Student Loan Deal in Congress May Spell Trouble for Alumni Lenders

Sen. Tom Harkin, chair of the Senate Education Committee, announcing that an agreement has been reached on rates for government student loans. Photograph by J. Scott Applewhite/AP Photo

Updates with details of July 31 House vote on student loan compromise bill and clarifies proposed student loan rate.

New student loan interest rates that won Congressional approval Wednesday may soon undercut those on alumni-sourced loans—a lending concept that has gained popularity among MBAs at Harvard, Stanford, Northwestern, and the University of Pennsylvania.

If the changes are approved by President Barack Obama, who supports the Bill, B-school students would likely save money by exhausting graduate Stafford loans before turning to alumni-sourced options.

The Senate passed a student loan compromise last week that ties interest rates to yields on 10-year Treasury notes.
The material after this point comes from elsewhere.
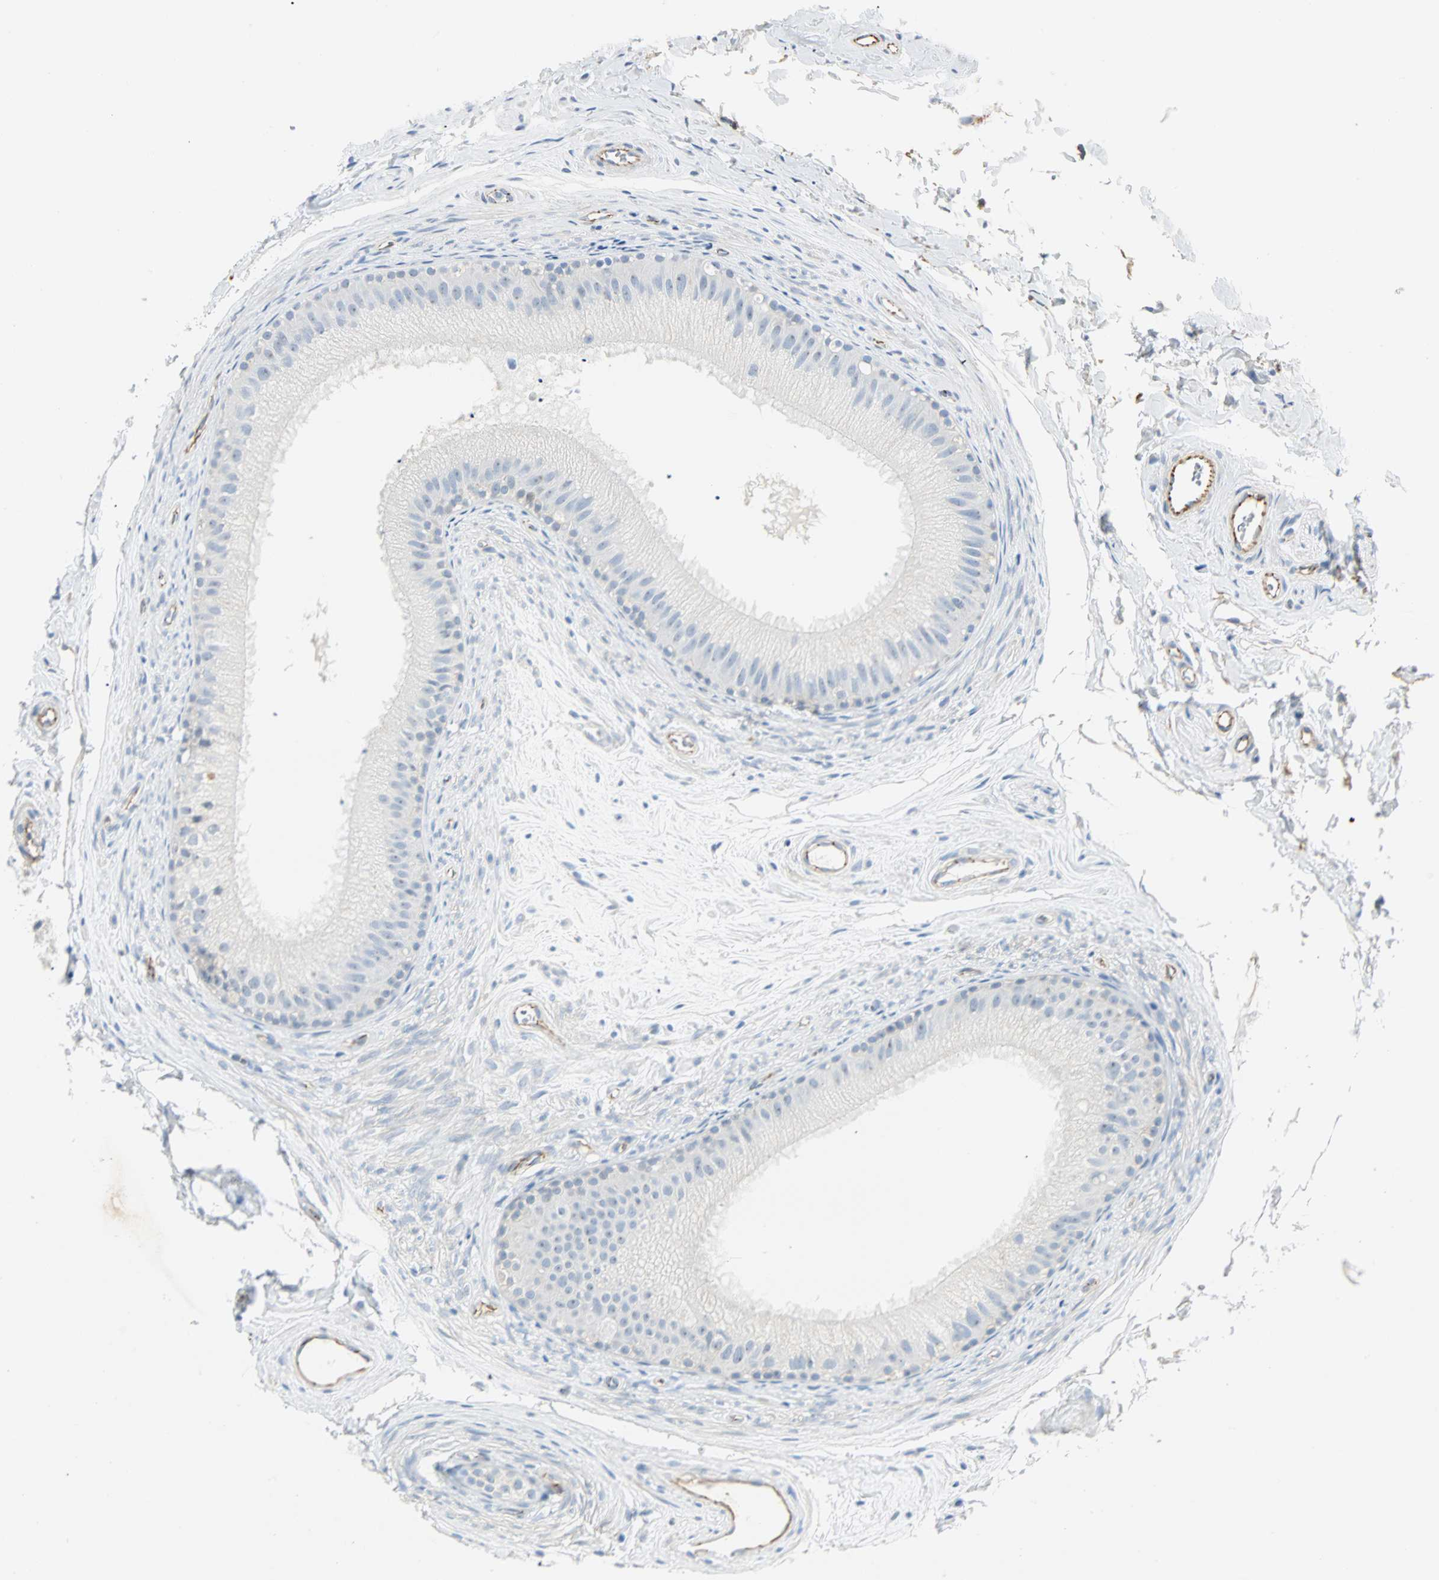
{"staining": {"intensity": "weak", "quantity": "25%-75%", "location": "cytoplasmic/membranous"}, "tissue": "epididymis", "cell_type": "Glandular cells", "image_type": "normal", "snomed": [{"axis": "morphology", "description": "Normal tissue, NOS"}, {"axis": "topography", "description": "Epididymis"}], "caption": "A low amount of weak cytoplasmic/membranous positivity is appreciated in about 25%-75% of glandular cells in benign epididymis. The protein is stained brown, and the nuclei are stained in blue (DAB IHC with brightfield microscopy, high magnification).", "gene": "VPS9D1", "patient": {"sex": "male", "age": 56}}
Under the proposal, graduate students taking out federal Stafford or PLUS loans in the coming school year would pay rates of 5.41 percent and 6.41 percent, respectively, down from 6.8 percent and 7.9 percent.

The proposed Stafford rate would beat some of those offered by San Francisco-based Social Finance (SoFi) and Brooklyn’s CommonBond—startups that issue loans by raising money from a school’s alumni. Such lenders focus on MBAs at selective schools where students are less likely to default. They advertise returns to loan pool investors that beat those on money market savings accounts, with the added perk of helping students at the investors’ alma maters.

Proposed federal rate changes “certainly present challenges for us on in-school lending,” says SoFi’s chief executive, Mike Cagney.  He adds that the company has pulled back on plans to expand in the undergrad market, where the federal Stafford rate may drop to 3.86 percent from 6.8 percent.

The proposed rate changes would not affect SoFi’s primary clientele, which are MBA graduates looking to refinance. Cagney says refinanced loans account for 90 percent of the company’s lending activity, and he expects that to rise to 95 percent. At CommonBond, the figure is 70 percent. The market likely presents the greatest immediate growth opportunity for such lenders.

“There are limited refinancing options out there right now,” says Scott Valentin, an analyst covering Sallie Mae for FBR Capital Markets. Valentin cites one private consolidation product offered by First Marblehead and SunTrust Banks, where the advertised fixed rate ranges from 7 percent to 10.25 percent, compared with SoFi’s 5.74 percent.

On new loans, Valentin predicts that the alumni lenders can’t lower their rates too sharply without eating into the return promised to investors and risking defections. “What it comes down to is, ‘What’s driving the investor?’” he says. “Is the philanthropic part 95 percent of the investment decision, or is the return more important?”

Alumni-sourced loan providers continue to weigh other expansion options ahead of probable rate changes. CommonBond says it may soon roll out a consolidation product that targets undergrads of highly selective schools. Cagney says SoFi will introduce a floating-rate product in coming weeks and adds that the company may adjust rates on its in-school loans.

Longer term, Cagney says a federal switch to variable student loan rates means alumni-sourced products could be more competitive should rates rise. The company continues to expect it will lend $750 million for the remainder of the calendar year. CommonBond expects to lend up to $100 million over the 2013-14 school year.

Valentin, however, is skeptical that such lenders will make a significant long-term dent in the $1 trillion student loan market and draws comparisons between alumni-sourced lenders and peer-to-peer consumer lending firms such as Prosper Funding.

“On paper it sounds excellent, and they’ve grown, but overall they haven’t had a huge impact,” he says. ”It’s a drop in the bucket.”